Pour le reste, quelques grands voyages, courageusement entrepris par cette demie-infirme; une longue et ardente amitié avec une jeune veuve appartenant à la société juive de Göteborg, personne très belle, maladive, blessée par la vie, qui elle aussi, et non sans talent, écrit des livres. [...] D'autre part, la tendre fidélité à la famille, à la mère surtout et à la tante Lovisa évoquée si sympathiquement dans Märbacka. Une participation, d'ailleurs mesurée, au mouvement féministe à l'époque où celui-ci était encore nouveau en Suède [...] ; la part prise au mouvement pacifiste dès avant 1914; de grands dons à sa communauté paysanne et aux écrivains pauvres; une générosité dépensée sans compter pendant les deux guerres, tant dans l'ordre financier qu'en payant de sa personne par des articles, des conférences, des lectures publiques en faveur des personnes déplacées ou affamées, ensuite des populations allemandes et russes souffrant des effets du blocus ou de l'inflation, et finalement de la Finlande au cours de la «guerre d'hiver». Il semble bien que l'impossibilité d'aider personnellement ce pays qu'elle aimait ait porté le dernier coup à Selma vieille et fatiguée.

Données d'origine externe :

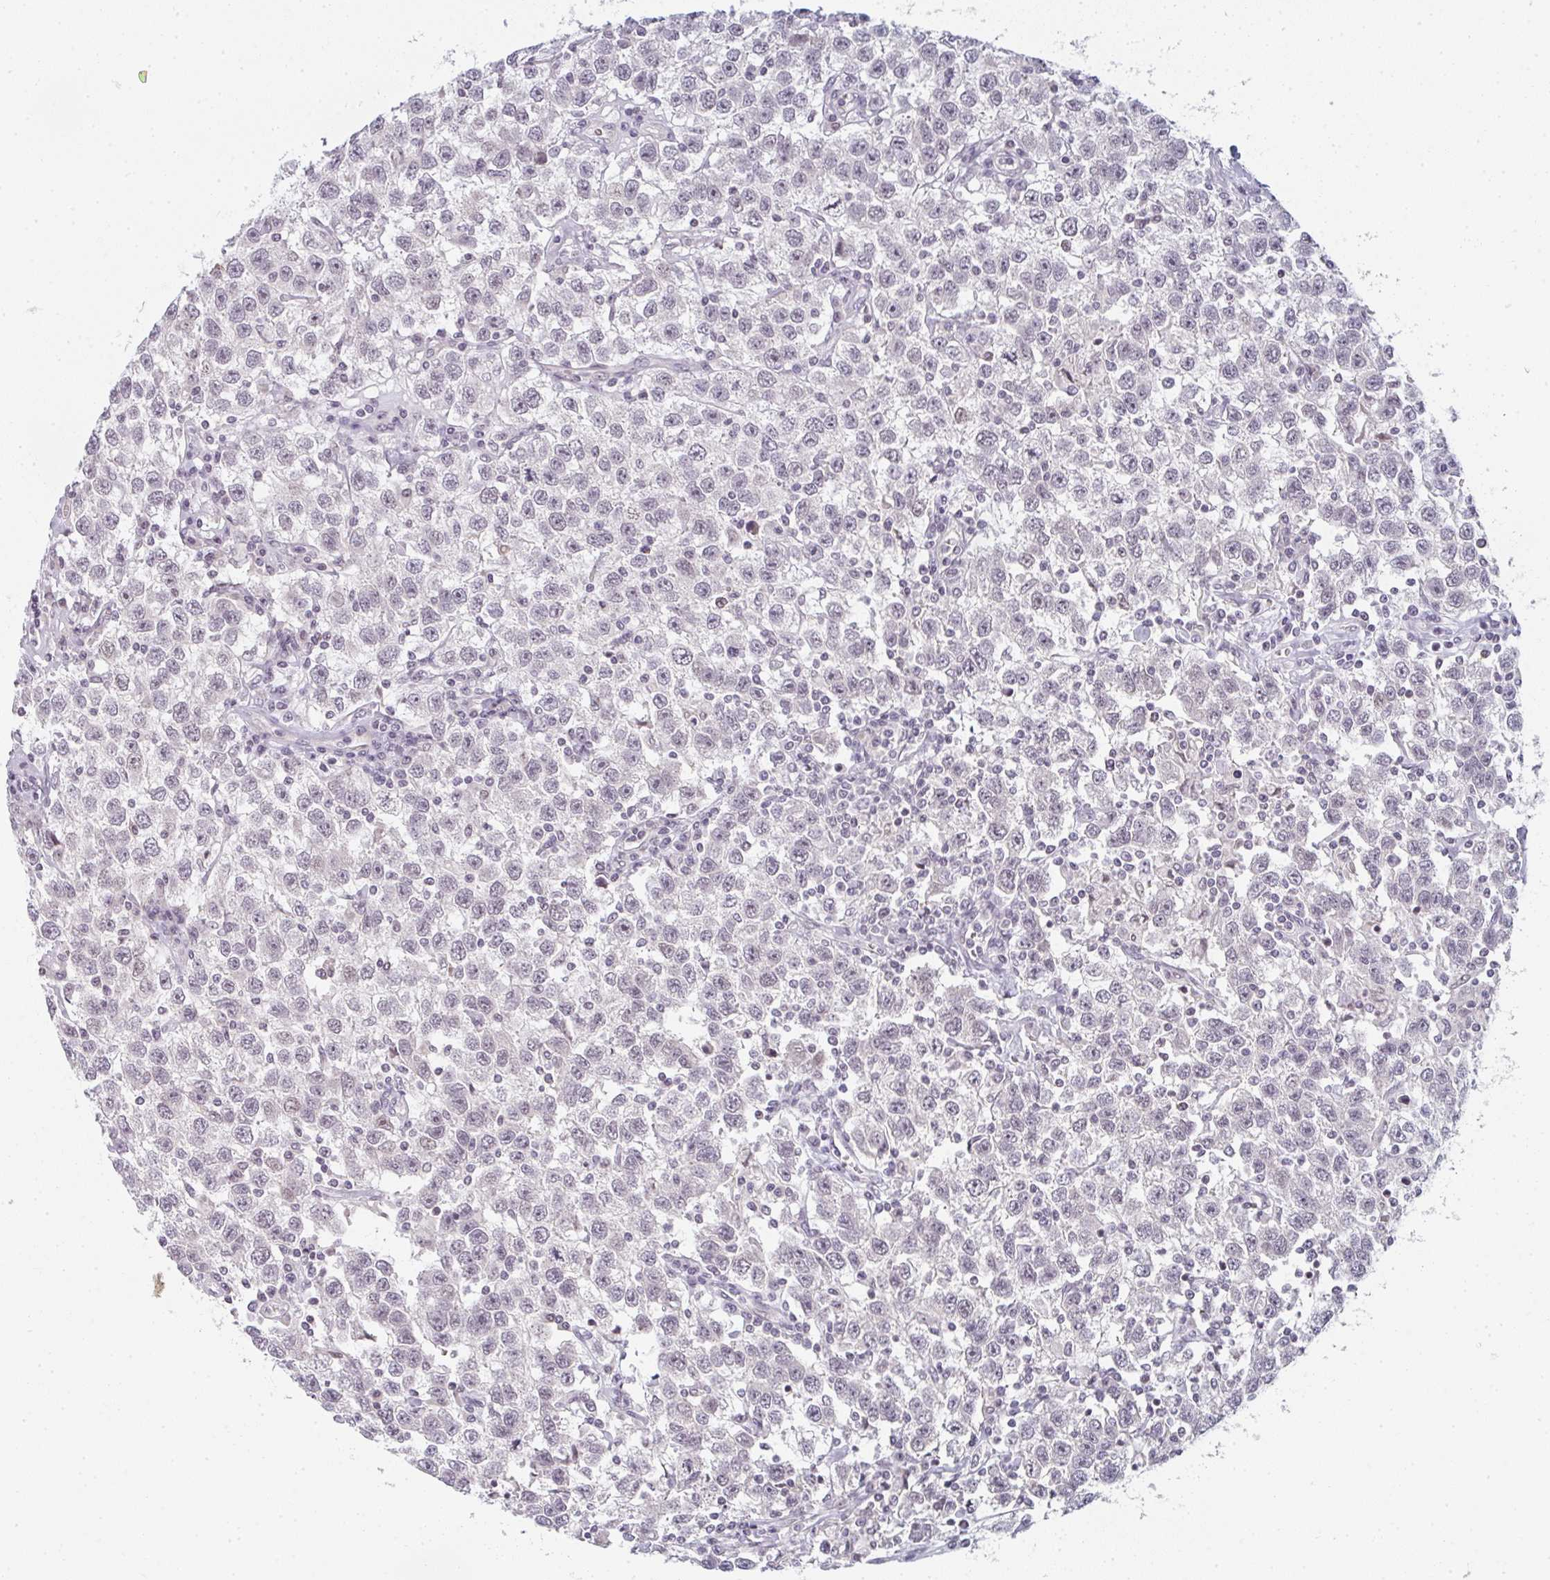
{"staining": {"intensity": "weak", "quantity": "<25%", "location": "nuclear"}, "tissue": "testis cancer", "cell_type": "Tumor cells", "image_type": "cancer", "snomed": [{"axis": "morphology", "description": "Seminoma, NOS"}, {"axis": "topography", "description": "Testis"}], "caption": "IHC histopathology image of neoplastic tissue: seminoma (testis) stained with DAB demonstrates no significant protein staining in tumor cells.", "gene": "RBBP6", "patient": {"sex": "male", "age": 41}}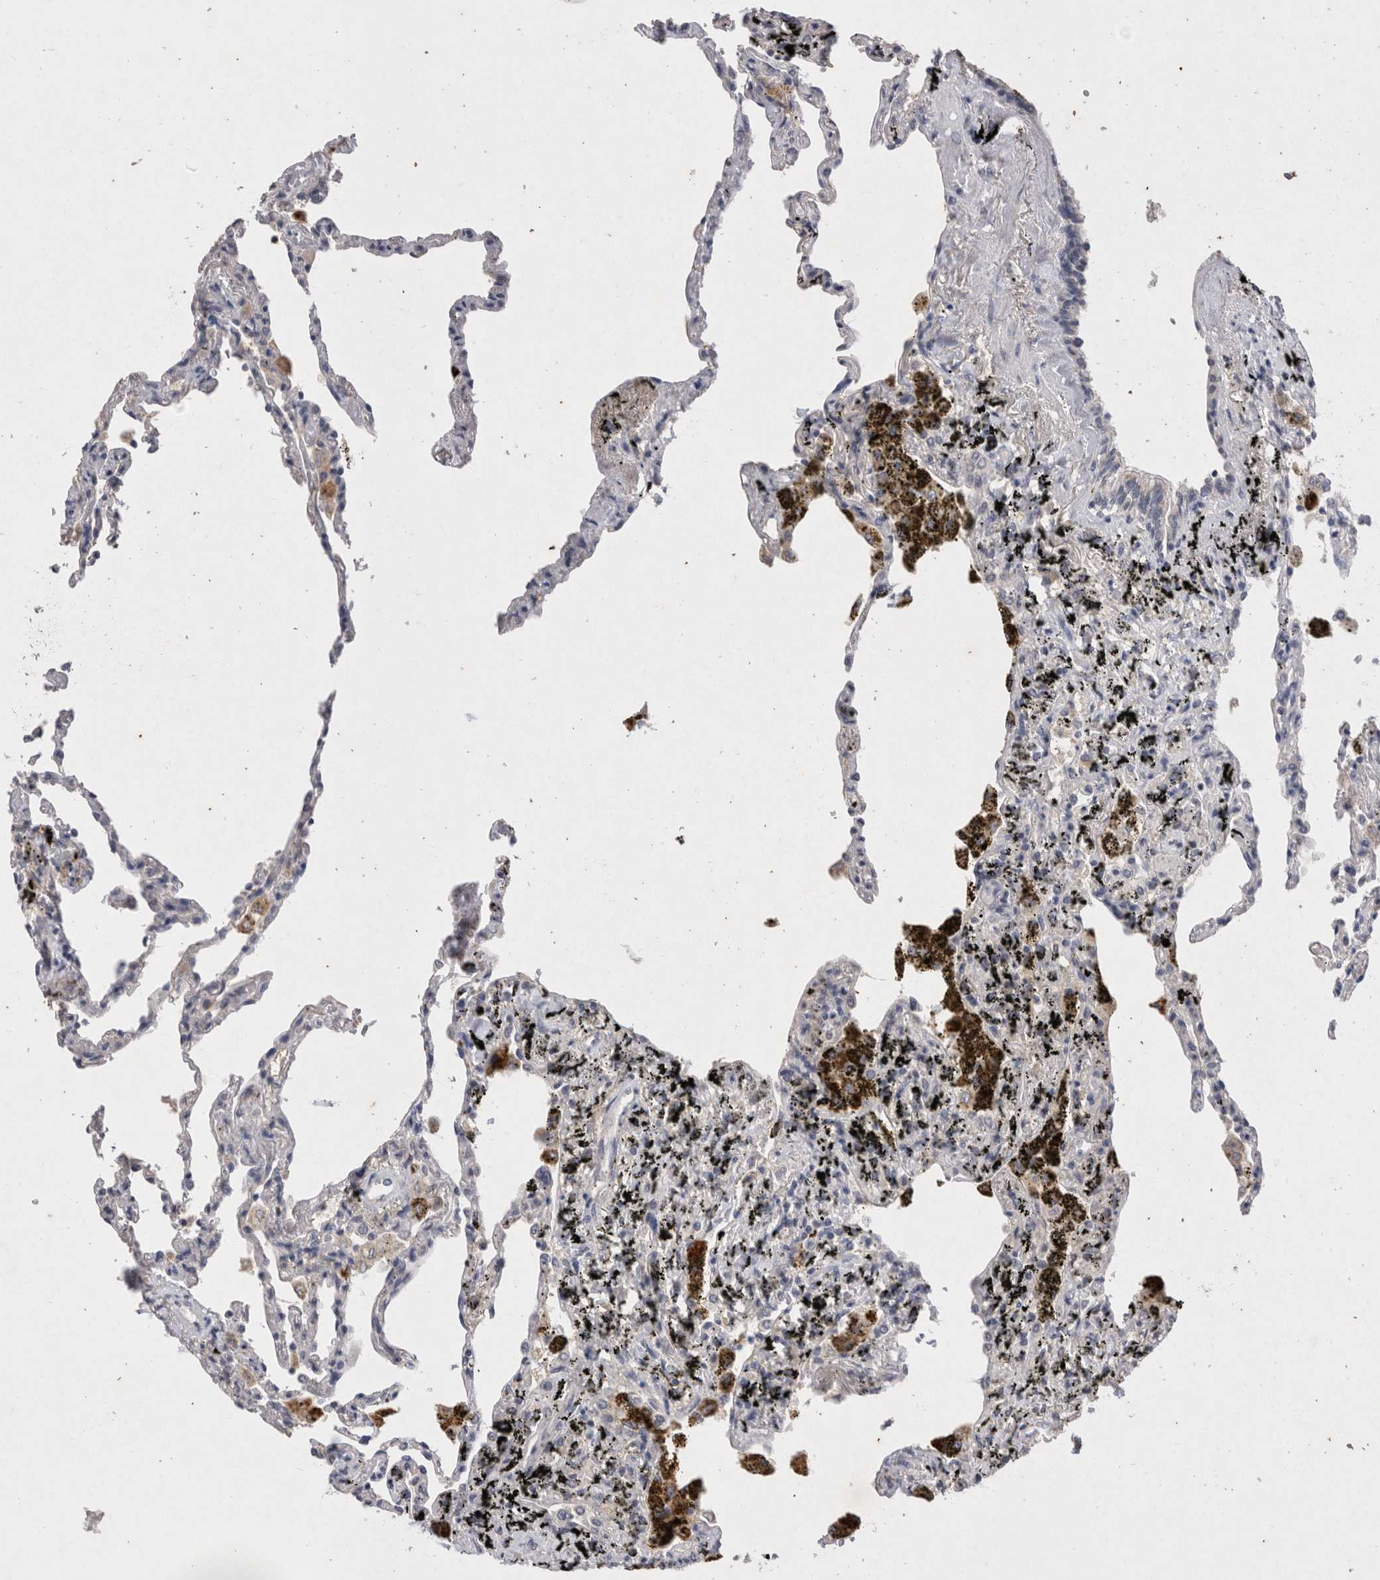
{"staining": {"intensity": "moderate", "quantity": "<25%", "location": "cytoplasmic/membranous"}, "tissue": "lung", "cell_type": "Alveolar cells", "image_type": "normal", "snomed": [{"axis": "morphology", "description": "Normal tissue, NOS"}, {"axis": "topography", "description": "Lung"}], "caption": "IHC (DAB (3,3'-diaminobenzidine)) staining of benign lung shows moderate cytoplasmic/membranous protein staining in about <25% of alveolar cells.", "gene": "RASSF3", "patient": {"sex": "male", "age": 59}}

Elle mourut d'une attaque de paralysie à Märbacka, le 16 mars 1940.» (op. cit., p. 7-9) (2)

Note
1. Marie de France est une conteuse exquise, et Mme de La Fayette transpose dans l'ordre de la nouvelle quelque chose de la discrétion et de l'intensité de Racine. Mais ni l'une ni l'autre ne sont des romancières à proprement parler.
2. Elin Wagner, Selma Lagerlöf, Paris, Stock, 1950.